J'en ai rêvé tant et tant de pouvoir répondre, leur casser leur belles petites gueules soit disant parfaites !!! Leur péter les dents et leur faire un bec de lièvre superbe, qu'ils sachent, qu'ils comprennent une bonne fois pour toute !

Ne viens pas avec ta compassion de messe du dimanche, ne me regarde pas avec des yeux de cocker à la con…

 

L'école, le monde social, j'ai même cru que l'on pourrait vivre away, et je me suis découvert homo, pd, tu appeleras ça comme tu voudras, je me souviens, ado, m'être dit que je cumulais dangereusement les anomalies !!! J'avais la gueule de traviole et il me fallait aimer les hommes, le con !!!

 

Je te parle à toi et lui je l'ai quitté rapidement après une nuit dans un même grand lit, je ne l'aimais pas et je suis pourtant si proche de lui, une union dans une douleur, nos passés se répondent et se détachent l'un à l'autre, les mots ne viendront jamais vraiment, il reste la trace, les marques, le stigmat.

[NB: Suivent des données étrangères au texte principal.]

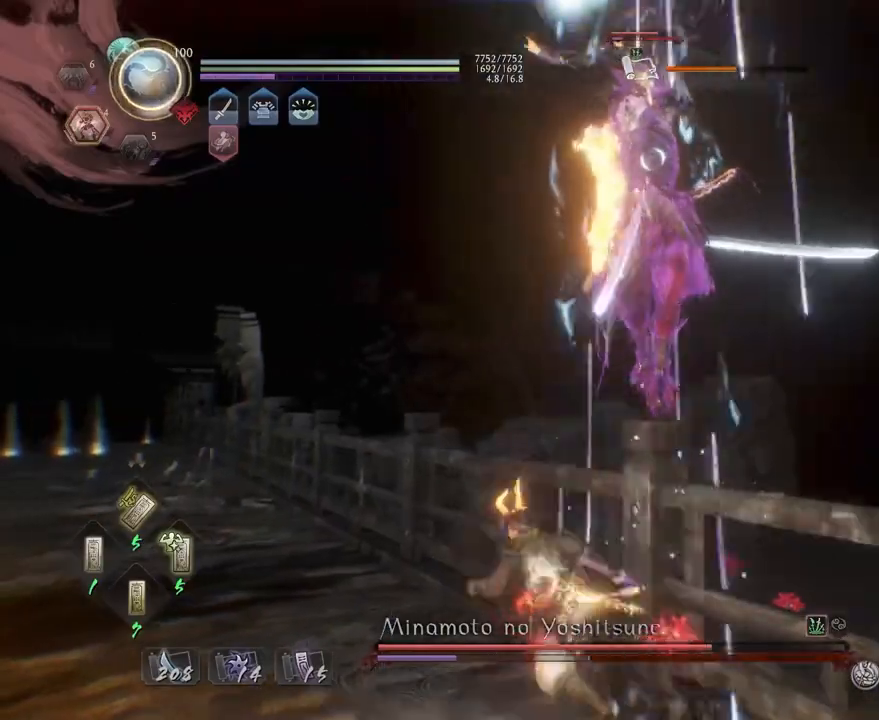
{"buttons": ["TRIANGLE", "L1"], "left_stick": "up", "right_stick": "center", "events": [[17, "CROSS", "up"], [100, "left_stick", "up"], [150, "L1", "up"], [367, "L1", "down"], [450, "TRIANGLE", "down"]]}
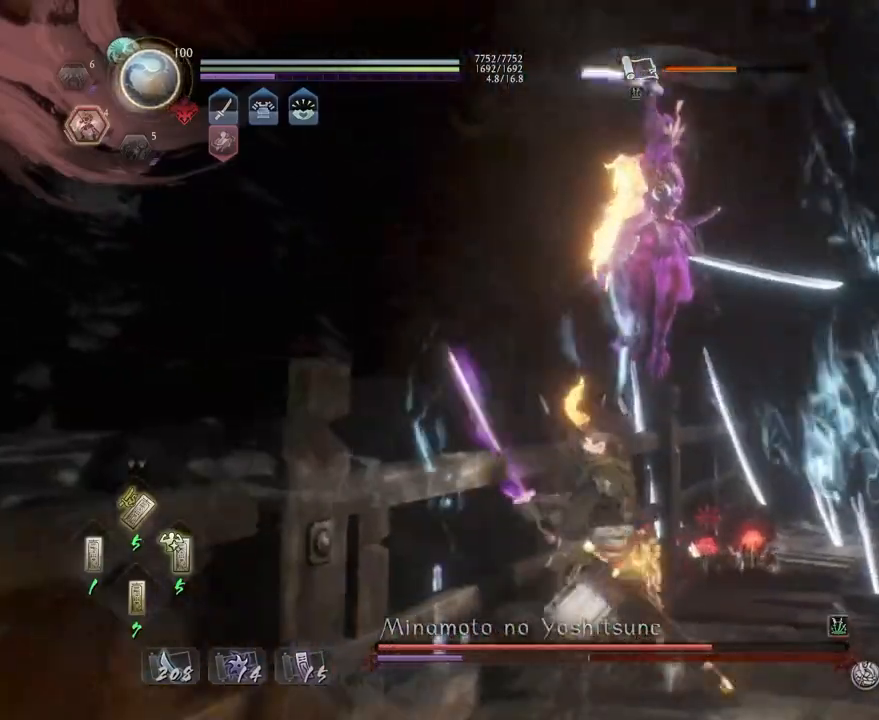
{"buttons": [], "left_stick": "center", "right_stick": "center", "events": [[17, "TRIANGLE", "up"], [50, "L1", "up"], [67, "left_stick", "center"]]}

Je ne sais pas. Nous sommes l'un à l'autre dans cette honte comme un formidable séisme dans l'intime, un mouvement des entrailles. Que cela bat fort parfois et qu'il faut de tempérance pour quitter ces rives. Je me retrouve en haut des falaises, prêt à être projeté à nouveau dans le vide, j'avais peur, ils pouvaient faire mal d'avec les mots et d'avec le corps, j'étais proie simple.

 

Tu sais je ne sais pas pourquoi il reste ce moment, je ne sais pas pourquoi je ne peux pas en dire beaucoup plus, pourquoi je ressens ce tiraillement physique et intense dans tout le corps quand l'idée de la honte m'enserre. Pourquoi son corps même, son ventre disloqué m'a aussi donné envie de regarder ailleurs, m'a mis mal à l'aise. A-t-il ressenti cela pour mes lèvres si légèrement fendues ? Est-ce encore plus honteux de ressentir cela quand on est du clan ?

 

Quel clan ? Arrête tes conneries, tu as très bien compris !

 

Tu sais, je sais une chose, que cet homme a dit à demi, notre attirance, et peut-être surtout pour des hommes beaux, fascinants, sûrs d'eux, créateurs et j'en passe, tout ce que nous ne sommes pas. Enfin, ne pensons pouvoir être en tout cas.

 

Combien d'années pour venir à bout de tout cela ? J'ai intégré peu à peu l'idée que je devais faire profil bas, que la meilleure défense restait la fuite et l'esquive passive… Tu rentres pas à pas dans le rôle, tu deviens docile et remercie le premier venu de bien vouloir t'offrir un peu de réconfort, de ne pas te cracher à la gueule, tout ça parce que tu n'es pas beau, tu es laid tu ne rentres pas dans les cases !

 

Je prends des pincettes, je m'endors enfin dans cette nuit pâle et pourtant si tendre. Je ronflerai avec dépit et envie !

 

Je garde les marques, je suis la cicatrice des jours anciens, je l'écoute une dernière fois.

 

L'empreinte palatale comme marque de l'ange, ils posent leur doigt sur nos lèvres afin que nous puissions oublier ce qui fut avant, et de ce doigt la fente est trace, elle scelle le secret entre eux et nous, elle apporte l'oubli, vierge et neuf…

 

Nous sommes sur le radeau, nous n'avons pas oublié, impossible secret, impossible semblant, n'en suis-je pas finalement content ?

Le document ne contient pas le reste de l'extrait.